[Start Selected excerpt]

The data so far suggest that income volatility and other economic stress measures, such as short time with the current employer and low emergency savings, may correlate with low wealth. Figure 5 shows total household wealth by income volatility, time with the current employer, and emergency savings. From 2010 to 2016, median wealth is, for instance, a lot less among households with negative income shocks than among those with positive income shocks for the period—$35,567 compared with $84,049. (see Figure 5)
The correlation between drops in income and wealth may be more pronounced among communities of color and those without a college degree than it is among whites and those with at least a four-year college degree. Table 4 shows several measures of wealth broken down by whether the household experienced a negative or positive income shock, in addition to demographics such as race, ethnicity, and education. The median wealth for nonwhites and Hispanic households with a positive income shock was $59,627, compared with $29,213 for those with a negative income shock—or about twice as large. (see Table 4) The ratio of wealth for white households with a positive income shock to wealth for those with a negative income shock was also about twice as large—$99,378 to $42,890. (see Table 4) Moreover, the wealth for families without a college degree with positive income shocks was about 20 percent greater than the wealth of those with a college degree who experienced a negative income shock during that time. (see Table 4) At the same time, those with a college degree and positive income shocks had more than three times the wealth of those with a college degree and a negative income shock. (see Table 4)
American families increasingly find themselves in an economically precarious situation. They experience more negative income shocks, typically from job instability such as layoffs, cuts in hours, and loss of overtime pay. This means they need more wealth to help them pay their bills. But, at the same time, their wealth has not recovered from the massive onslaught of the financial and economic crisis of the Great Recession from 2007 to 2009, and many families are left with little to no wealth. People without college degrees and communities of color are more likely to get caught in the vicious cycle of more volatile incomes, less stable jobs, and less wealth.
Policymakers can break this cycle by stabilizing family incomes and employment. A wide range of policy options exist to accomplish this. These include new jobs in infrastructure, child care, and elder care. Policymakers also need to ensure that newly created will be around long enough by, for instance, implementing a jobs guarantee that employers will pay well enough for people to support their families; making it easier for employees to join a union; and ensuring employees have sufficient retirement benefits.15
Christian Weller is a senior fellow at the Center for American Progress.

[End Selected excerpt]

◆ **Short problem 1**:
List every dollar amount that appears in the text on income volatility and wealth.
◆ **Short problem 2**:
From the text on income volatility and wealth, write out the passage from "Policymakers can break" to "for American Progress." word for word.

[Start Data extract]

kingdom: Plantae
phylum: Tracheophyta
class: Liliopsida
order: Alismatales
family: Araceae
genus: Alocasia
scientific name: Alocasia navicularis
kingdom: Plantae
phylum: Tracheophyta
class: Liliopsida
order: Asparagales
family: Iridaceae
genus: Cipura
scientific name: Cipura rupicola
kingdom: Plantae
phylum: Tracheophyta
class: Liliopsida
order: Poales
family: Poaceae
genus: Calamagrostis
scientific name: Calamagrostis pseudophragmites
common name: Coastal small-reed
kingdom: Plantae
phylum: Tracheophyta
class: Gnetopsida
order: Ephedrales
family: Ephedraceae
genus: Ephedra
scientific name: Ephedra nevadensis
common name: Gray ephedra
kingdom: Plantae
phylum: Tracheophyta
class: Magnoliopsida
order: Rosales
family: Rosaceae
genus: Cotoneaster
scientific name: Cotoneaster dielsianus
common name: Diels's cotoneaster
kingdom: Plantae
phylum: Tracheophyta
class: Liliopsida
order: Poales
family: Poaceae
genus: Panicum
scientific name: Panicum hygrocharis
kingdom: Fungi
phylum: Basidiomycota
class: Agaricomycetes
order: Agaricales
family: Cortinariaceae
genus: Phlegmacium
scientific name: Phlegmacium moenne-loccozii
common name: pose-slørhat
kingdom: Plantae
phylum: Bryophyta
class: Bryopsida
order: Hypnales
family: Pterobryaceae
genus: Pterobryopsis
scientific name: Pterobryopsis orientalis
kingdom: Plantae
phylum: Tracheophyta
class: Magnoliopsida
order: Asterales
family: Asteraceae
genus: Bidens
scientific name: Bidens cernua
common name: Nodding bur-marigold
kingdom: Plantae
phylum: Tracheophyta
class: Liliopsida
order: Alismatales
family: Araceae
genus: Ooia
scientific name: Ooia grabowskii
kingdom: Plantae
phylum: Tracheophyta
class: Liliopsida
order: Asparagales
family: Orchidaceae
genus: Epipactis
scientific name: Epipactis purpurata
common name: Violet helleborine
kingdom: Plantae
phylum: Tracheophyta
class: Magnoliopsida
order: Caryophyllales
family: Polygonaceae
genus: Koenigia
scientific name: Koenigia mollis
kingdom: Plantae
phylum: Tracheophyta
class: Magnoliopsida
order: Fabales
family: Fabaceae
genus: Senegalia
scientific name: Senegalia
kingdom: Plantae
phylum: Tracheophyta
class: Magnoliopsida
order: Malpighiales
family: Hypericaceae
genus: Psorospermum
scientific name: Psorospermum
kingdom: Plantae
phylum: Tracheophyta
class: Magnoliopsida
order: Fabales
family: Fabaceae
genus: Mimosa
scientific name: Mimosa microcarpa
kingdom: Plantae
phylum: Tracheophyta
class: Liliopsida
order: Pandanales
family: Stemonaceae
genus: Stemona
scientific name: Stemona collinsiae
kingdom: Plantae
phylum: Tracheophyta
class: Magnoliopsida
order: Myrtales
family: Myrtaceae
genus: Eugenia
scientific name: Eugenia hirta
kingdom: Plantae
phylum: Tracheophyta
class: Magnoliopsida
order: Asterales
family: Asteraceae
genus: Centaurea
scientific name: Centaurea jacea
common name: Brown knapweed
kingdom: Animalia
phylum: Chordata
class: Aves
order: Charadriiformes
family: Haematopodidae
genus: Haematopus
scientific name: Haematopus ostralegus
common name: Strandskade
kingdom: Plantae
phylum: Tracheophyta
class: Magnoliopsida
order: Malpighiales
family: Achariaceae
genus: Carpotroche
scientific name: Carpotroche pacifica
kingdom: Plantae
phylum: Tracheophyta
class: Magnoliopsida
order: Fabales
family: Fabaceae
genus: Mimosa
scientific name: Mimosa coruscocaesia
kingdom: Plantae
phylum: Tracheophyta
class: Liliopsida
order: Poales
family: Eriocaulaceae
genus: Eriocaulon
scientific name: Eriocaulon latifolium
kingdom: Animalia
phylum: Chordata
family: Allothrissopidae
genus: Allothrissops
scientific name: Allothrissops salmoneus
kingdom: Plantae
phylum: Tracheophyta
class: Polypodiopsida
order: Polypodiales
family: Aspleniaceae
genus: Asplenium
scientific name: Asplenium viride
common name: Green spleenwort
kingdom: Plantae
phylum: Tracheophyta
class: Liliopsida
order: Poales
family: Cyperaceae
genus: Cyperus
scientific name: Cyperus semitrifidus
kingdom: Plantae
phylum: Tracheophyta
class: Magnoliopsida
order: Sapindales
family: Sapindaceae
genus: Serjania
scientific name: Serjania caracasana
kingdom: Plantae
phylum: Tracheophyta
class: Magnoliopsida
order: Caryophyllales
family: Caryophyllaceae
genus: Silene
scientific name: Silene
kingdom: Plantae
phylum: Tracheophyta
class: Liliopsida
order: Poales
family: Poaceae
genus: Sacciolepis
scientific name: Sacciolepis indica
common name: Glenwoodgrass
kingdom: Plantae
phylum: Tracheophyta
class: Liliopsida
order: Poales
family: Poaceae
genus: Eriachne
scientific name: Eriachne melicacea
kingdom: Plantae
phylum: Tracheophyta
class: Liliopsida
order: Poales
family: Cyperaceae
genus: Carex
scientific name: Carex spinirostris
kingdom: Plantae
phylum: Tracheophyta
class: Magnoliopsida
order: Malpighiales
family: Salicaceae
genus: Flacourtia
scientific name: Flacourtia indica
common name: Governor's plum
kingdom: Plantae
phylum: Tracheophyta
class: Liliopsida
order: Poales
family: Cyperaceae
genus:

[End Data extract]

◆ **Final answer 1**:
$35,567
$84,049
$59,627
$29,213
$99,378
$42,890

◆ **Final answer 2**:
Policymakers can break this cycle by stabilizing family incomes and employment. A wide range of policy options exist to accomplish this. These include new jobs in infrastructure, child care, and elder care. Policymakers also need to ensure that newly created will be around long enough by, for instance, implementing a jobs guarantee that employers will pay well enough for people to support their families; making it easier for employees to join a union; and ensuring employees have sufficient retirement benefits.15
Christian Weller is a senior fellow at the Center for American Progress.